Civil Society, Gender, Headlines, Human Rights, Latin America & the Caribbean

MEXICO: Deadly Cocktail of Sexual Violence and Impunity

Emilio Godoy

Graffiti in Mexico City: No More Femicides Credit: Dennis Bocquet/CC BY 2.0

Graffiti in Mexico City: No More Femicides Credit: Dennis Bocquet/CC BY 2.0

MEXICO CITY, Nov 23 2011 (IPS) - Sexual violence against women in Mexico is on the rise, alongside the escalation of violence between police and soldiers and the drug cartels, women’s rights activists warn.

Graffiti in Mexico City: No More Femicides Credit: Dennis Bocquet/CC BY 2.0

Graffiti in Mexico City: No More Femicides Credit: Dennis Bocquet/CC BY 2.0

“We have seen an increase in sexual harassment, groping, gang rape, and rapes of girls,” Imelda Marrufo, founding director of the Red Mesa de Mujeres, a network of women’s groups in Ciudad Juárez, on the U.S. border, told IPS.

The National Citizens’ Observatory for Femicide (OCNF), which groups 43 human rights and women’s organisations, documented around 7,000 cases of rape in 10 of Mexico’s 32 states in 2010. However, the real total is assumed to be much higher as rape is considered one of the most underreported crimes.

The average age of the victims was 26, the report adds.

In cities with high crime rates like Ciudad Juárez, invaded by drug cartels, the police and army troops, groups of men frequently seize girls and women from the streets, rape them, and release them – or toss their bodies in the desert or garbage dumps.

“It is a very serious situation,” said María Estrada, head of the OCNF and of the gender violence and human rights programme of Catholics for the Right to Decide. “The cases aren’t investigated, and impunity rules.
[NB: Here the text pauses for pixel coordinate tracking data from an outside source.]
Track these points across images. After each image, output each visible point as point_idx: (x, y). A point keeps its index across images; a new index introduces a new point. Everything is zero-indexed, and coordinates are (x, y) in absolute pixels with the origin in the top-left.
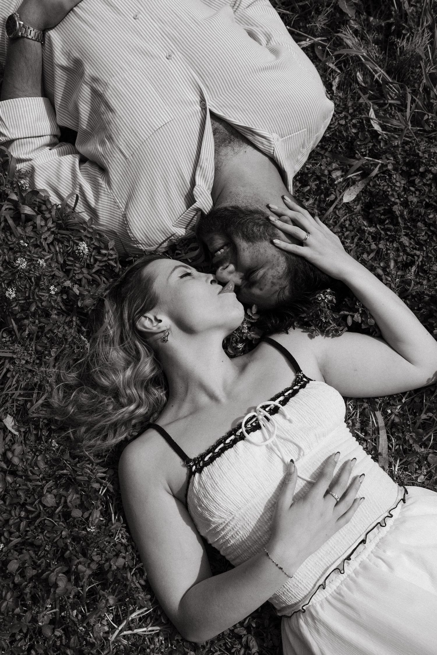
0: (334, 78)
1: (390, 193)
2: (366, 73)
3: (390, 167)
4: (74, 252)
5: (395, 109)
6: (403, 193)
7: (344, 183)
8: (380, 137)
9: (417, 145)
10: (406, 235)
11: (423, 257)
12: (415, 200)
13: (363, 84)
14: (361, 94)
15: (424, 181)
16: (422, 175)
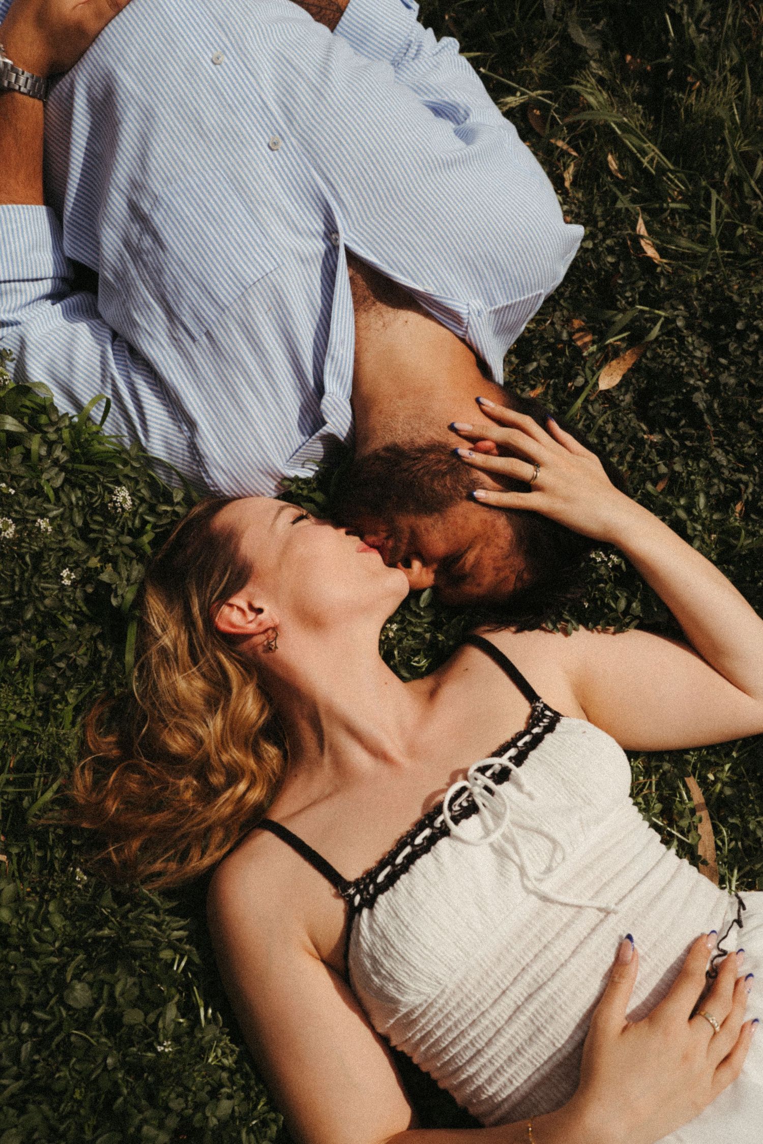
0: (566, 167)
1: (686, 369)
2: (623, 154)
3: (680, 323)
4: (104, 506)
5: (680, 218)
6: (707, 370)
7: (599, 355)
8: (659, 269)
9: (727, 281)
10: (720, 445)
11: (755, 485)
12: (732, 381)
13: (619, 175)
14: (619, 193)
15: (745, 346)
16: (741, 336)
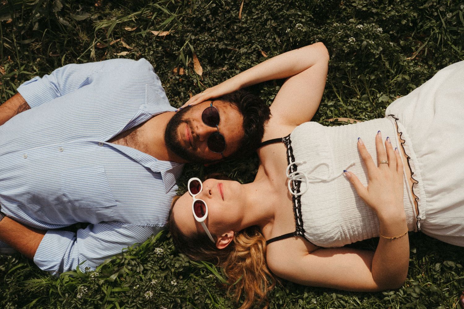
0: (122, 44)
1: (209, 45)
2: (128, 24)
3: (193, 37)
4: (158, 258)
5: (159, 17)
6: (213, 37)
7: (190, 70)
8: (172, 34)
9: (187, 14)
10: (239, 48)
11: (258, 44)
12: (221, 32)
13: (134, 29)
14: (140, 33)
15: (212, 21)
16: (208, 20)
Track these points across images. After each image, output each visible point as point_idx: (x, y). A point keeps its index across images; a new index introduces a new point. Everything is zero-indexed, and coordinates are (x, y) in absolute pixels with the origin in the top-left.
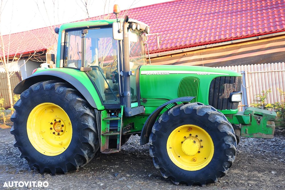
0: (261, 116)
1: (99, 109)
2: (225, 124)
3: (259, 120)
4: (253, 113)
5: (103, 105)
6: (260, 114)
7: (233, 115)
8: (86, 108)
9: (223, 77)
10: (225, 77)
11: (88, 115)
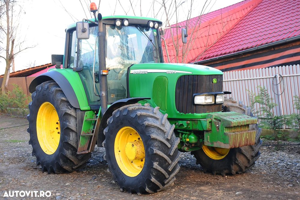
0: (220, 121)
1: (82, 108)
2: (152, 127)
3: (218, 126)
4: (213, 117)
5: (89, 105)
6: (219, 119)
7: (198, 119)
8: (70, 108)
9: (186, 75)
10: (189, 75)
11: (70, 115)
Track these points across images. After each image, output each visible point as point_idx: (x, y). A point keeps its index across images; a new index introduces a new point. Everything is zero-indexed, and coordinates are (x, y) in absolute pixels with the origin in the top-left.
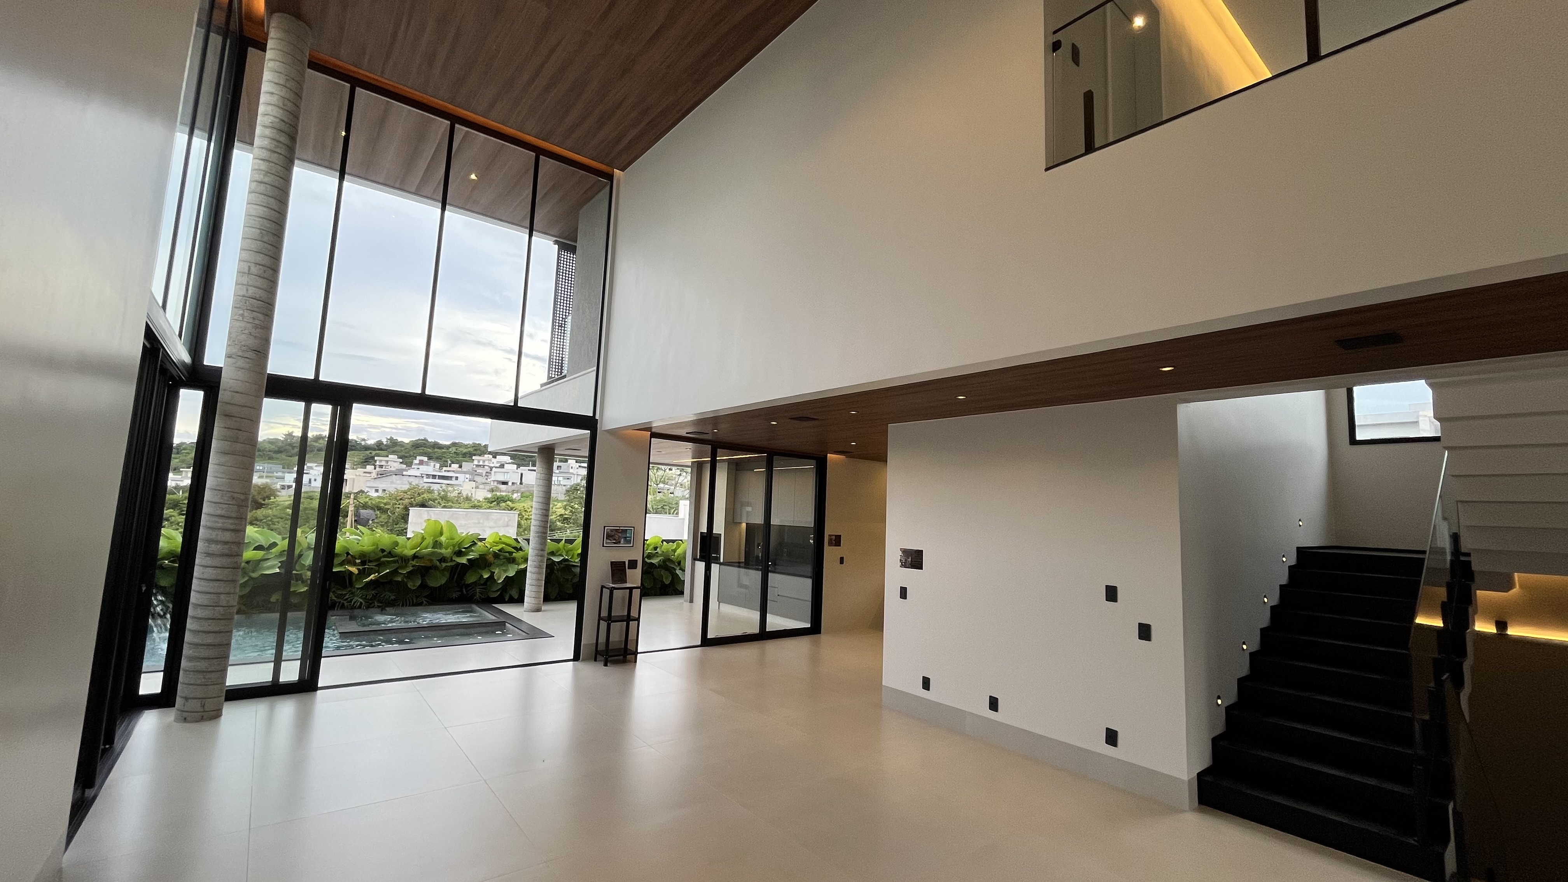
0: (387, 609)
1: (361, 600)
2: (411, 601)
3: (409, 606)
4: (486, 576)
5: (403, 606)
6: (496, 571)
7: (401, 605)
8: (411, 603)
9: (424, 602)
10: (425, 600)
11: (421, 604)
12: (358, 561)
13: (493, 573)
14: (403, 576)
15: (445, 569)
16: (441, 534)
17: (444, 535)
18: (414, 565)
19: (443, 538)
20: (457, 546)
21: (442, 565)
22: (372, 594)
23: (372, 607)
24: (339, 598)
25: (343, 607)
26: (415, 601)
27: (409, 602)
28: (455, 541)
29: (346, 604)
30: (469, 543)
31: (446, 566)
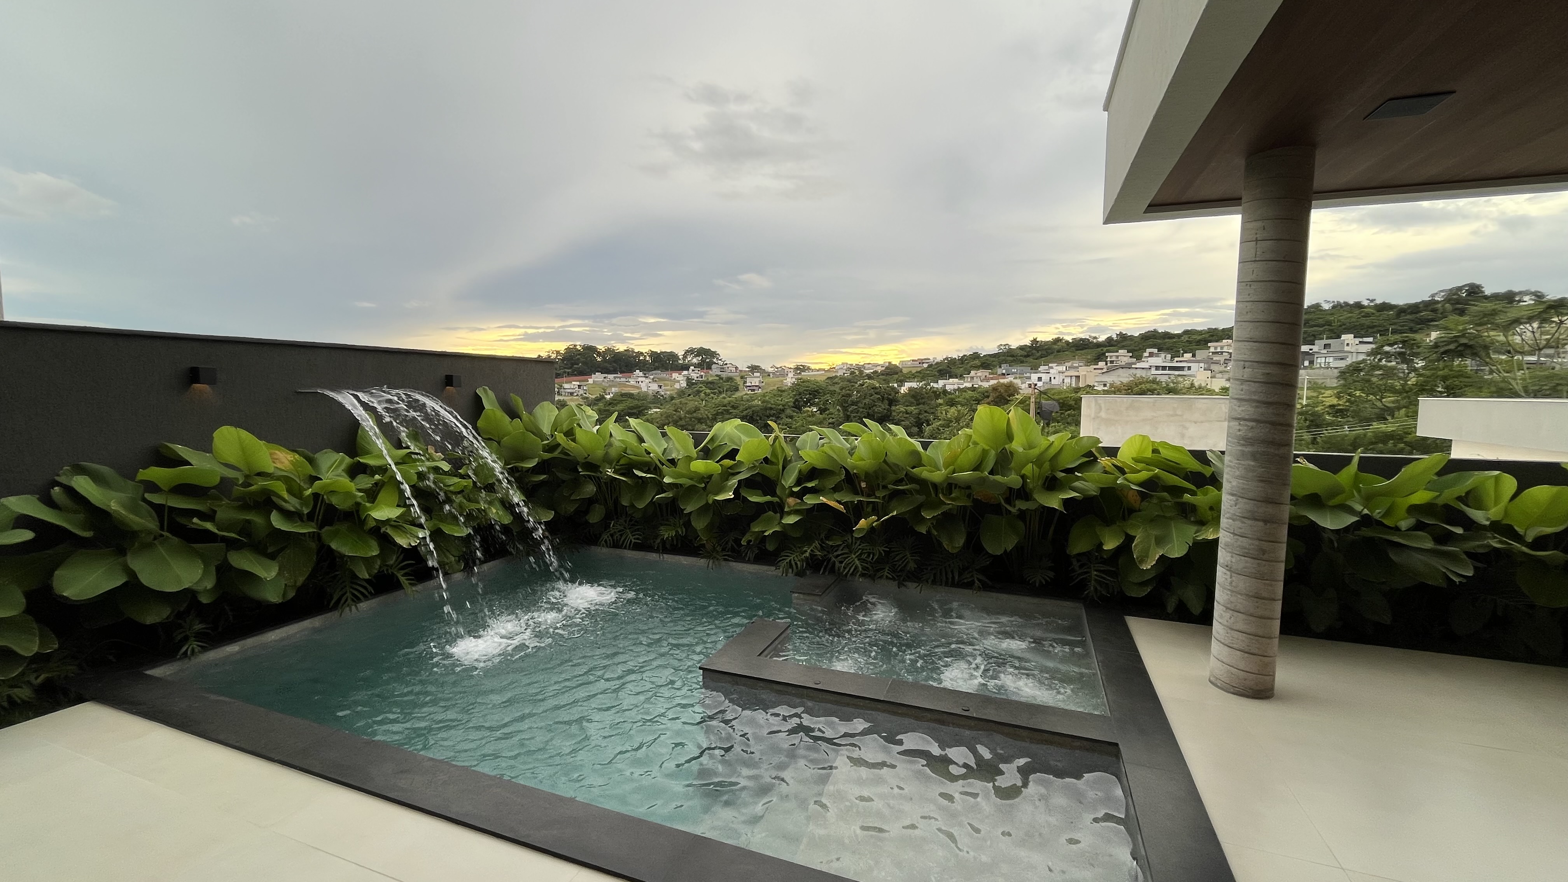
0: (909, 584)
1: (857, 562)
2: (950, 576)
3: (947, 584)
4: (1110, 545)
5: (934, 582)
6: (1139, 536)
7: (930, 581)
8: (950, 580)
9: (977, 581)
10: (977, 578)
11: (969, 585)
12: (863, 485)
13: (1130, 539)
14: (932, 524)
15: (1022, 514)
16: (1010, 437)
17: (1016, 439)
18: (949, 503)
19: (1017, 446)
20: (1047, 465)
21: (1014, 506)
22: (880, 552)
23: (881, 577)
24: (828, 552)
25: (832, 571)
26: (957, 578)
27: (947, 578)
28: (1035, 452)
29: (837, 564)
30: (1078, 459)
31: (1020, 510)
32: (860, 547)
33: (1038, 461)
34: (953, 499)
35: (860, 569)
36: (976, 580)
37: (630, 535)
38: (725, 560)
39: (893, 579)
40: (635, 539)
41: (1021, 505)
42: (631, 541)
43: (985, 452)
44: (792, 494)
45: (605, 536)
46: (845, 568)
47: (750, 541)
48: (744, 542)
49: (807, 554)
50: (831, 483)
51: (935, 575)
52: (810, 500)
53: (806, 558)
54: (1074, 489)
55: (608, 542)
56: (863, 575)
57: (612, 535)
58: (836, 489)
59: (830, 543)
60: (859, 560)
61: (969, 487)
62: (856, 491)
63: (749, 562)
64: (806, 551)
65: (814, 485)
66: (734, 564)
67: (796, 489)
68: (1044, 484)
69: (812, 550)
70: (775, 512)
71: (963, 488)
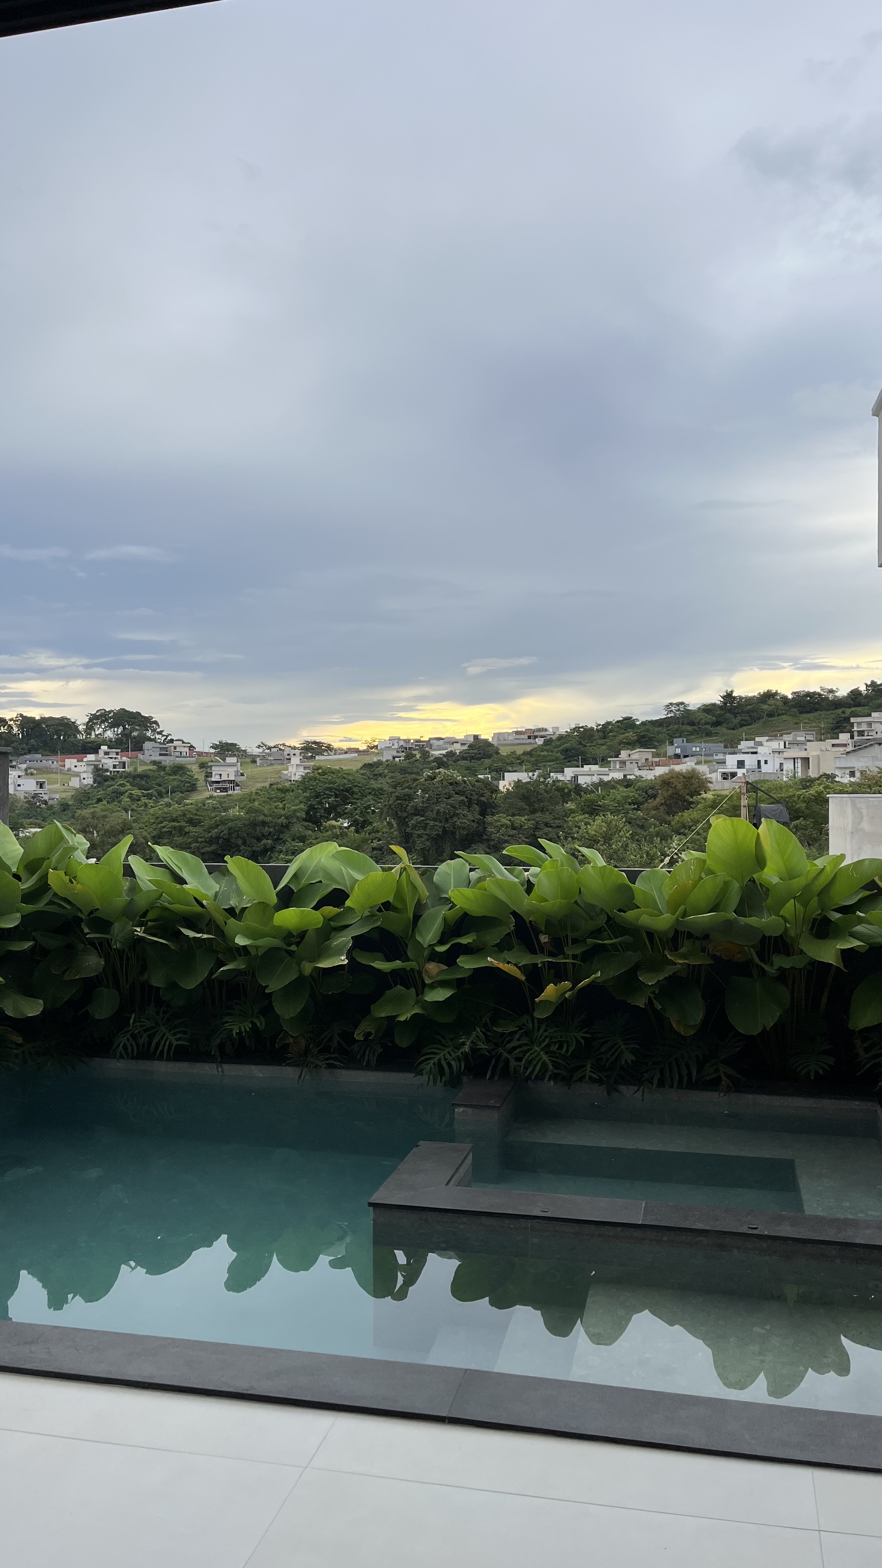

The organisations have asked us to document the cases,” she told IPS.


One high-profile case of sexual violence against women occurred in the town of San Salvador Atenco, 45 km east of the Mexican capital, during a clash between local residents and police in May 2006.

During a violent operation to evict street vendors from an unauthorised area of the town, 47 women were arrested, and at least 26 of them were beaten, raped and tortured sexually.

No officer responsible for the abuse has been held accountable.

Because the women have failed to find justice in Mexico, 11 of the victims turned to the Inter-American Commission on Human Rights (IACHR), which accepted the case.

The police repression in San Salvador Atenco “has become a pattern; it has been repeated in other places,” Edith Rosales, 53, one of the petitioners in the case, told IPS. “Women are used, they are forced to participate in the drug trade and are used sexually. Their normal lives are stripped away from them.”

“Violence against women is rooted in society,” Isabel Valriveras, a representative of the General Council of Spanish Lawyers (CGAE), told IPS. “Women can be tortured, raped and killed; they are considered the lowest of the low in society, and are thrown out like scraps.”

Valriveras forms part of the international mission “for access to justice for women” which is touring Mexico, Guatemala and El Salvador Nov. 17 to 24 to assess the situation of gender violence and measures taken to combat it, in the run-up to the International Day for the Elimination of Violence Against Women, celebrated Nov. 25.

The Mexican state was found guilty three times in 2009 and 2010 by the Inter-American Court of Human Rights for violations of the rights of women.

The first ruling, handed down in November 2009, was for the 2001 murders of three young women in Ciudad Juárez, in what is known as the Cotton Field case for the area where their corpses were found along with the bodies of several unidentified women.

And in August 2010, the Court found the state guilty in two separate rulings for failing to protect the rights of two young indigenous women, Inés Fernández and Valentina Rosendo, who were raped by soldiers in 2002 in the southern state of Guerrero.

After conservative President Felipe Calderón took office in December 2006, he deployed the armed forces in a major offensive against drug trafficking and organised crime. The ensuing “war on drugs” has claimed the lives of at least 50,000 people, according to press reports.

According to the defence ministry, 159 members of the armed forces are under investigation by the military courts for abuse of authority, torture or murder, another 57 are facing prosecution and seven have been sentenced.

For its part, global rights watchdog Amnesty International reports that at least 60 indigenous and peasant women have been sexually assaulted by soldiers since 1994.

“It’s not just the invasion of their bodies, but the violation they face because they are the mothers or wives and girlfriends of people involved in organised crime. And there are no clear signals from the state that gender violence will not be tolerated,” Julia Monárrez, a professor at the Colegio de la Frontera Norte (COLEF) research centre in northern Mexico, told IPS.

Monárrez was an expert witness for the prosecution in the Cotton Field case.

“We have not found justice in Mexico; impunity reigns here,” said Rosales, the petitioner in the San Salvador Atenco case before the IACHR.

From January 2010 to June 2011, 1,235 women were killed in just eight of Mexico’s states, while another 3,282 went missing in nine states, according to the National Citizens’ Observatory for Femicide.